The input signal can also be applied to the middle of the lattice. In this context, it is interesting to note that when we choose to excite a single site in the bulk of an SSH-like lattice, the sections to either side of the excitation have different topological phases: either trivial on the left and nontrivial on the right, or vice versa, depending on the two possible choices of excitation site. If the source impedance is sufficiently low, the effect is similar to exciting independent chains to the left and right; thus, the enhanced higher-harmonic signal is preferentially emitted toward the topologically nontrivial side (see Supplementary Note 6).

The presence of higher-harmonic signals distinguishes our system from previous studies of nonlinear topological edge states, which were based on nonlinear self-modulation at a single harmonic. For instance, in a nonlinear SSH lattice where the coupling depends on the local intensity of a single mode, soliton-like edge states with anomalous mode profiles were predicted21, and subsequently verified using a NLTL-like circuit8. That circuit, unlike ours, had narrow frequency bands and thus did not support propagating higher-harmonic modes. Topological solitons based on nonlinear self-modulation are also predicted to exist in higher-dimensional lattices22,23,24,25,26,27. In our case, the effective value of α away from the edge is dominated by the higher-harmonic signals; from the point of view of the first-harmonic mode, these act as a nonlocal nonlinearity, driving the entire lattice deeper into the topologically nontrivial regime, not just the sites with large first-harmonic intensity.

Our work opens the door to the application of topological edge states for enhancing harmonic generation, not just in transmission line circuits, but also a variety of other interesting systems. These include two-dimensional electronic lattices, where topological edge states have already been observed in the linear regime2, and the unidirectional nature of the edge states may be even more beneficial for frequency-mixing28. Higher dimensional circuit lattices may possess different thresholds for bulk propagation in different directions, with an extreme generalization being that of a corner mode circuit constructed in ref. 4. Electronic circuits incorporating amplifiers and resistances may also be able to explore behaviors analogous to topological lasers44,45,46,47,48, combining topological states with both nonlinearity and non-Hermiticity. Finally, circuits containing varactors that are explicitly time-modulated may be suitable for generating synthetic dimensions to realize topological features in higher dimensions49,50,51,52,53,54.

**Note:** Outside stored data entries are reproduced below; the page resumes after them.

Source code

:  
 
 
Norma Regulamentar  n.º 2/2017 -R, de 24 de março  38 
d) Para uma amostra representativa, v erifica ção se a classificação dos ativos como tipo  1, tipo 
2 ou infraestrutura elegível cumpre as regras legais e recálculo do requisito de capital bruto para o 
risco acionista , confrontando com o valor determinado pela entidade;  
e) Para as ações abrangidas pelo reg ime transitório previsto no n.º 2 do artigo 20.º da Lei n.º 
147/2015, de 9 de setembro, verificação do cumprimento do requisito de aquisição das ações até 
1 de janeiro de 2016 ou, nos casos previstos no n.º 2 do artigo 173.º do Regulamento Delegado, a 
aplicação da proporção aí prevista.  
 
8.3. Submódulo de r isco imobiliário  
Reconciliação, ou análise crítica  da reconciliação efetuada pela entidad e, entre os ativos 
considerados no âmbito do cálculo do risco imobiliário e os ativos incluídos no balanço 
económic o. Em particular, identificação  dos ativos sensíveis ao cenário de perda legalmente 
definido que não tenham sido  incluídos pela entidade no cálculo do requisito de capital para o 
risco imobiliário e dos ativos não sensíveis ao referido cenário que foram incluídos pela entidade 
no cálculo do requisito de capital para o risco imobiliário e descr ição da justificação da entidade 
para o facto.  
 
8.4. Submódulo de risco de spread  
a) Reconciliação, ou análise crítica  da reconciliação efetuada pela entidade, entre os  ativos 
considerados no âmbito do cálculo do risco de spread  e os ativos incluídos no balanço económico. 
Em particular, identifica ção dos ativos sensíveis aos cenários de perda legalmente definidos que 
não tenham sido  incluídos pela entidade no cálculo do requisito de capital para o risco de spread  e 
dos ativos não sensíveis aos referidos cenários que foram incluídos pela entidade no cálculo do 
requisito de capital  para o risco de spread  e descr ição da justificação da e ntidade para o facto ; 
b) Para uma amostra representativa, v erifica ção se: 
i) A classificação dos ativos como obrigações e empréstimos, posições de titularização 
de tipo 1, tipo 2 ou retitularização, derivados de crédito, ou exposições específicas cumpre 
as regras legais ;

Sample fabrication and experimental procedure

The NLTL was implemented on a PCB (Seeed Tech. Co.), with each nonlinear capacitor consisting of a pair of back-to-back varactors (Skyworks Solutions, SMV1253-004LF). The transmission line, as fabricated, is topologically nontrivial, as shown in Fig. 1a. To probe the trivial circuit, we use a switch to add one sublattice unit cell at the rightmost end of the transmission line, and disconnect the leftmost Ca and L in Fig. 1a. This yields a nontrivial circuit of same length, with the Ca and Cb capacitors swapped.

A function generator (Tektronix AFG3102C) supplies the continuous-wave sinusoidal input voltage, and the voltages on successive lattice sites, k ≥ 1, are measured by an oscilloscope (Rohde & Schwarz RTE1024) in high-impedance mode. Numerical results were obtained using the SPICE circuit simulator.